Dropping perfect prediction cases (groups based on a categorical variable) before running probit

78 Views Asked by At

I have a bunch of categorical variables as predictors for which I use the factor notation i.year for example. There are a few years (with a bunch of observations) that predict the outcome exactly. Stata very slowly goes through these cases and drops them. In this setup, I have the following questions:

  1. Can I manually (through some simple code) figure out these perfect prediction groups and exclude those observations (through a if condition on a flag) while running probit? Is this justifiable, and will my estimates be the same? (as Stata goes through dropping these cases very slowly, I still don't have the estimates where Stata drops them inside probit execution)

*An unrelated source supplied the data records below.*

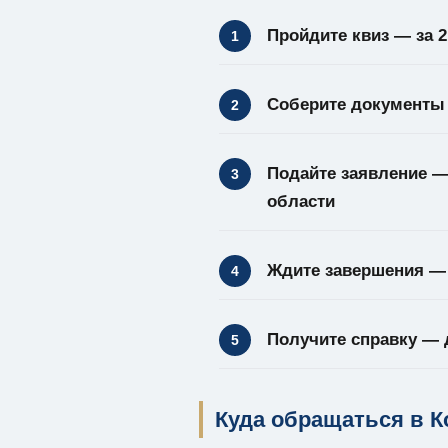
Пройдите квиз
— за 2
Соберите документы
Подайте заявление
— 
области
Ждите завершения
— 
Получите справку
— д
Куда обращаться в К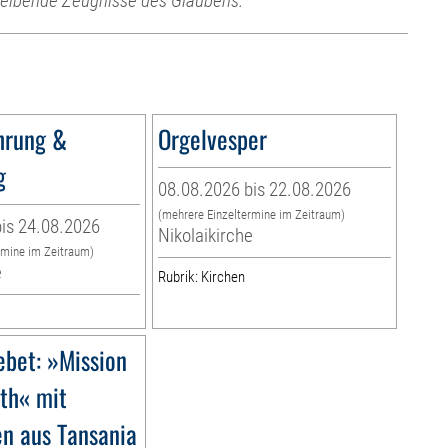
leibende Zeugnisse des Glaubens.
hrung &
Orgelvesper
g
08.08.2026 bis 22.08.2026
(mehrere Einzeltermine im Zeitraum)
is 24.08.2026
Nikolaikirche
rmine im Zeitraum)
e
Rubrik: Kirchen
ebet: »Mission
rth« mit
en aus Tansania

  2. I need to predict Inverse Mills Ratio from this probit which is needed for my further analysis. If I take the manual approach above, and then run predict IMR, score on ALL data, will this give the correct IMR for those excluded observations which lead to perfect prediction?

1

There are 1 best solutions below

3
Kathryn Roman Banda On

I have a few comments for you.

(1) First, the assumed distribution (logit versus probit) -- sometimes called the 'link function' --shouldn't determine the association between a categorical independent variable and your dependent variable. So, the results that you obtain with logit should be transferrable to probit.

(2) Stata typically removes variables when there is insufficient variability in the independent variable. If want to remove these by-hand, you will need to set up each of the indicators that you DO want to include either manually or with a loop structure. For instance, let's say you want to keep 1984, 1985, and 1987, but drop 1986. One way of doing this is to create each dummy variable by hand and manually add it to the regression. Another way would be to loop over the years that you do want to use.

(3) Finally, the manual changes should not affect the inverse Mills Ratio. However, the best 'quick and dirty' way to check this is to run a simple nested model using both methods -- (a) removing the variables prior versus (b) letting Stata remove them -- and check that you get the same results across both simple models.

Good luck!